### Material provided
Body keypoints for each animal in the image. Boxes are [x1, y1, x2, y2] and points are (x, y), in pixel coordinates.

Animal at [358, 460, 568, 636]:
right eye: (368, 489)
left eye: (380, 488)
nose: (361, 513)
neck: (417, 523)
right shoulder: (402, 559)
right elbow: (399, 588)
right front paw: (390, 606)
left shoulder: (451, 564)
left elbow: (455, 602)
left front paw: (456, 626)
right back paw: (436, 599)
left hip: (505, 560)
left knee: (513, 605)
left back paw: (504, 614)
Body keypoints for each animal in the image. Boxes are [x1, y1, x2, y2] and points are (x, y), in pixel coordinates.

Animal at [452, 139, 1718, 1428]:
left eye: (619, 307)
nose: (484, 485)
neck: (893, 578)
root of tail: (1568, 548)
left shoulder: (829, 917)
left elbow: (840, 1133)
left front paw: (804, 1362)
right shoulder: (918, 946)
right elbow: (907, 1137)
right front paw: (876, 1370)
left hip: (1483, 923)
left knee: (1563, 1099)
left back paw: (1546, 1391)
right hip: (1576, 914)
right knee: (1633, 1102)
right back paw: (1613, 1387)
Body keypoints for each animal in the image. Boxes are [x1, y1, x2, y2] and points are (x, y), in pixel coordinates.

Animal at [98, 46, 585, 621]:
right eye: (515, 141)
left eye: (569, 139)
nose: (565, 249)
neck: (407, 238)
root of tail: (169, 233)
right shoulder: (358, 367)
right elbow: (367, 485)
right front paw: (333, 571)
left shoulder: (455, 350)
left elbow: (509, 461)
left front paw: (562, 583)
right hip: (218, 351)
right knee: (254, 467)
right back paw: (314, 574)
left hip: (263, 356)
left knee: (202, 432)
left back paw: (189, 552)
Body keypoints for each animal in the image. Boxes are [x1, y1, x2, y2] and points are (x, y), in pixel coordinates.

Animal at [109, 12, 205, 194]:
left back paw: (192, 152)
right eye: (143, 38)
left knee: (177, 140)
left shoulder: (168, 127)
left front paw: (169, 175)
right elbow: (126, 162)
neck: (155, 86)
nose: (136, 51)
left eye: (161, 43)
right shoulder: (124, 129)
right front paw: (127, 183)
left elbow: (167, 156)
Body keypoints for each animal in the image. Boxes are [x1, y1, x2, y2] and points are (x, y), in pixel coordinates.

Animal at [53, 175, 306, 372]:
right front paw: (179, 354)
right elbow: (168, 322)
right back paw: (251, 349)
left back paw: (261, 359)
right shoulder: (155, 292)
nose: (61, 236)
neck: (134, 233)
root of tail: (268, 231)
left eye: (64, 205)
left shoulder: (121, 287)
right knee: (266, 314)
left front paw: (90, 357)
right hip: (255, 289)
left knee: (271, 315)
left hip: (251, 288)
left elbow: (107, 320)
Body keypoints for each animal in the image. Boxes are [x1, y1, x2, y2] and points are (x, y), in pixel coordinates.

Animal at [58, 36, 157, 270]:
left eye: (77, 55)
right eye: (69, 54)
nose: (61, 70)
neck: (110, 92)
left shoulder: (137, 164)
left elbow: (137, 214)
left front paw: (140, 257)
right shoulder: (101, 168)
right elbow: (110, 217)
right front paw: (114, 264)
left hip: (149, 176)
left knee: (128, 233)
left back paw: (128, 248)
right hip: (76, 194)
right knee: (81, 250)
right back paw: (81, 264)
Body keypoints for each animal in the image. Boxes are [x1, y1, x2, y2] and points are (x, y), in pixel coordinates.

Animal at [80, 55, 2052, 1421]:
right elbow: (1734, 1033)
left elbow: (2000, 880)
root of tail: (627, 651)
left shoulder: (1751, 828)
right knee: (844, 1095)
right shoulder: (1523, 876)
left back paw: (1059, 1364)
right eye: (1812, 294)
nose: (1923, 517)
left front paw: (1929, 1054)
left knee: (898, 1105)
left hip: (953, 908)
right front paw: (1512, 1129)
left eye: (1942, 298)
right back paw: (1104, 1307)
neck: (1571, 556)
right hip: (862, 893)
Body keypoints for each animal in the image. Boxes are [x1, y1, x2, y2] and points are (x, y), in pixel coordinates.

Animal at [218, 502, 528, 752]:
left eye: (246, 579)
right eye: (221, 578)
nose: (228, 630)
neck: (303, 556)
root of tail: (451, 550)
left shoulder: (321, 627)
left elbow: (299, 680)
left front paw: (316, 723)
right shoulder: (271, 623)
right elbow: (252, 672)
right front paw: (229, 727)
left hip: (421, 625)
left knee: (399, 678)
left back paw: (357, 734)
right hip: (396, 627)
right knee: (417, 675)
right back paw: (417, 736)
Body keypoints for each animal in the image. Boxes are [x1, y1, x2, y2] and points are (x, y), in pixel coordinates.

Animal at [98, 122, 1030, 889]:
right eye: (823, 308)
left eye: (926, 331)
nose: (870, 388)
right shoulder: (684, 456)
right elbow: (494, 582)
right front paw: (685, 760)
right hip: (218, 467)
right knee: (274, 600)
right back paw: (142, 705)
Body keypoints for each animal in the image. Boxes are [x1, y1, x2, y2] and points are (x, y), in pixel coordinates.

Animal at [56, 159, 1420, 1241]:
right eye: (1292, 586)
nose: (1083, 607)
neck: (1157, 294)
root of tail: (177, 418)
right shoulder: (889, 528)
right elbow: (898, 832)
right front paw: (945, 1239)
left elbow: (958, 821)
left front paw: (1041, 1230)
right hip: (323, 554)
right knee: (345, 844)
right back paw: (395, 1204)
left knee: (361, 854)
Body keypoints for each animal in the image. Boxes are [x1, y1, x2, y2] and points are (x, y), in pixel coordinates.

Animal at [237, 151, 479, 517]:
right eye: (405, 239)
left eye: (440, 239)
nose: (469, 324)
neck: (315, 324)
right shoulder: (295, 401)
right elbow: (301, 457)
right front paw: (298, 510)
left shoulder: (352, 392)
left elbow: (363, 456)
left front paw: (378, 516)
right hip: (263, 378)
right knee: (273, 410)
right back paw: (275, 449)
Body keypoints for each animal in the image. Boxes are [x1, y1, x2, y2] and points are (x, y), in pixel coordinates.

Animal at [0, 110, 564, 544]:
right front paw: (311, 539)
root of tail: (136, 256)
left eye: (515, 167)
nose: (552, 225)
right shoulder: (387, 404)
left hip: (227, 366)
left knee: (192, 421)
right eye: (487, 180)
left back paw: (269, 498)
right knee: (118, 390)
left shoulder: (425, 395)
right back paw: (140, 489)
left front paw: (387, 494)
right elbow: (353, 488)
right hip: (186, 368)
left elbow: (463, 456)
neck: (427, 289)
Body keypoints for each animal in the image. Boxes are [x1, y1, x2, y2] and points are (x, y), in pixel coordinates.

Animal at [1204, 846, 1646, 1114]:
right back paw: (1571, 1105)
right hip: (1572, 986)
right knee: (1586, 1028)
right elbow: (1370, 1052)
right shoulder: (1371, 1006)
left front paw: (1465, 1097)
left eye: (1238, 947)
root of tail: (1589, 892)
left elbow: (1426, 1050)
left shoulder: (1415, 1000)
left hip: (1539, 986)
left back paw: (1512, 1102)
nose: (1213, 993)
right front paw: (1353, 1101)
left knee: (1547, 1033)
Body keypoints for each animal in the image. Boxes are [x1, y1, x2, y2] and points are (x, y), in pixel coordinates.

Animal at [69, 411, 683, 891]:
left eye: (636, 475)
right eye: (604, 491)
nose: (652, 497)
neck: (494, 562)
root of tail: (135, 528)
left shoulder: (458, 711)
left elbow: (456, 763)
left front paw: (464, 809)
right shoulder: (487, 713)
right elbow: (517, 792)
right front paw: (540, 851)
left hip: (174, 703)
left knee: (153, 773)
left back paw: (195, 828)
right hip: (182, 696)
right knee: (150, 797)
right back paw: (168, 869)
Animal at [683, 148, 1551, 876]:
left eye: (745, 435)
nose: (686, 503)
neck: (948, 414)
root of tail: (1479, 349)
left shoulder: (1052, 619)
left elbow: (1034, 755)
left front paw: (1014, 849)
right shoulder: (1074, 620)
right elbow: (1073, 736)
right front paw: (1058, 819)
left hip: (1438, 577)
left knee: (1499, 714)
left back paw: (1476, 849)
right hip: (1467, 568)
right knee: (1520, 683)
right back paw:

### Exercise details
Every line that contains the string "root" should be copied from the entries.

### Reply to the exercise
root of tail: (1568, 548)
root of tail: (169, 233)
root of tail: (268, 231)
root of tail: (627, 651)
root of tail: (451, 550)
root of tail: (177, 418)
root of tail: (136, 256)
root of tail: (1589, 892)
root of tail: (135, 528)
root of tail: (1479, 349)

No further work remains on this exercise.